BATAM - Investor Brunei Darussalam, khususnya Randow Sdn Bhd tertarik berinvestasi dalam pengembangan pembangunan infrastruktur di Batam seperti pembangunan Jembatan Batam-Bintan, pengembangan Pelabuhan Batuampar dan Industri Biodiesel
Sinyal ini didapat dari kunjungan Pemko Batam bersama Otorita Batam dan sejumlah instansi vertikal ke Brunei Darussalam 23 hingga 24 Mei 2006 lalu.
Pimpinan rombongan Ria Saptarika yang juga Wakil Wali Kota Batam memaparkan hasil kunjungan selama dua hari itu dalam ekspos kunjungan ke Brunei, kemarin (31/5) di Kantor Wali Kota Batam.
“Promosi investasi dan peluang usaha di Batam difasilitasi pihak KBRI Bandar Sri Begawan di Aula KBRI. Sambutan dari Dubes RI Pak Herijanto Suprapto sangat bagus. Kawan-kawan dari Pemko Batam, OB, termasuk Kadinda Batam, Asita, Kantor Pajak, Imigrasi dan Bea Cukai memaparkan kondisi Batam di hadapan para pengusaha dan kalangan pemerintah Brunei. Mereka tertarik dan dijadwalkan tanggal 21 Juni nanti ke Batam,” kata Ria.
Asisten Ekonomi dan Pembangunan Syamsul Bahrum menembahkan, hal terpenting saat ini adalah memfollow up setelah kunjungan itu. Peluang bagus yang didapatkan dari hasil kunjungan di antaranya, ternyata investor Brunei tertarik berinvestasi di bidang perhotelan. “Mereka tertarik mengembangkan hotel yang sudah mati maupun yang pembangunannya terbengkalai, seperti Purajaya dan Nan Tongga,” kata Syamsul.Proyek lain adalah Batam Marine Culture.

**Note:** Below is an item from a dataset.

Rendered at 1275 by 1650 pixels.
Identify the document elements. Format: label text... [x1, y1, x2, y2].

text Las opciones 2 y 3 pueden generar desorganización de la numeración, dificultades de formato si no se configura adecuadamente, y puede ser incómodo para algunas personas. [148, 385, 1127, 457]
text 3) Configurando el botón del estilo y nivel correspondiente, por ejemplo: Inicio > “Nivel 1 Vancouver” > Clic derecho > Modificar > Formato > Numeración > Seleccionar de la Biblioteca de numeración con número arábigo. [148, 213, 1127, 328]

Penjabat Sementara (Pjs) Kabiro Humas dan Pemasaran OB Tri Novianta Putra mengatakan, dalam kunjungan ke Brunei, OB sempat melakukan business matching dengan Rondow Sdn Bhd. “Kita presentasi di hadapan langsung Presiden Direktur randow Dato Paduka Wahab Hj Mohammad Said berkaitan sejumlah pembangunan proyek infrastruktur di Batam, beliau sangat tertarik,” kata Tri.
Kata Tri, investor lebih tertarik kepada pembangunan Jembatan Batam-Bintan, pengembangan Pelabuhan Batuampar dan Industri Biodiesel. Dalam berinvestasi Randow dengan kepemilikan 100 persen, nilai minimum investasi mereka 500 juta dolar AS.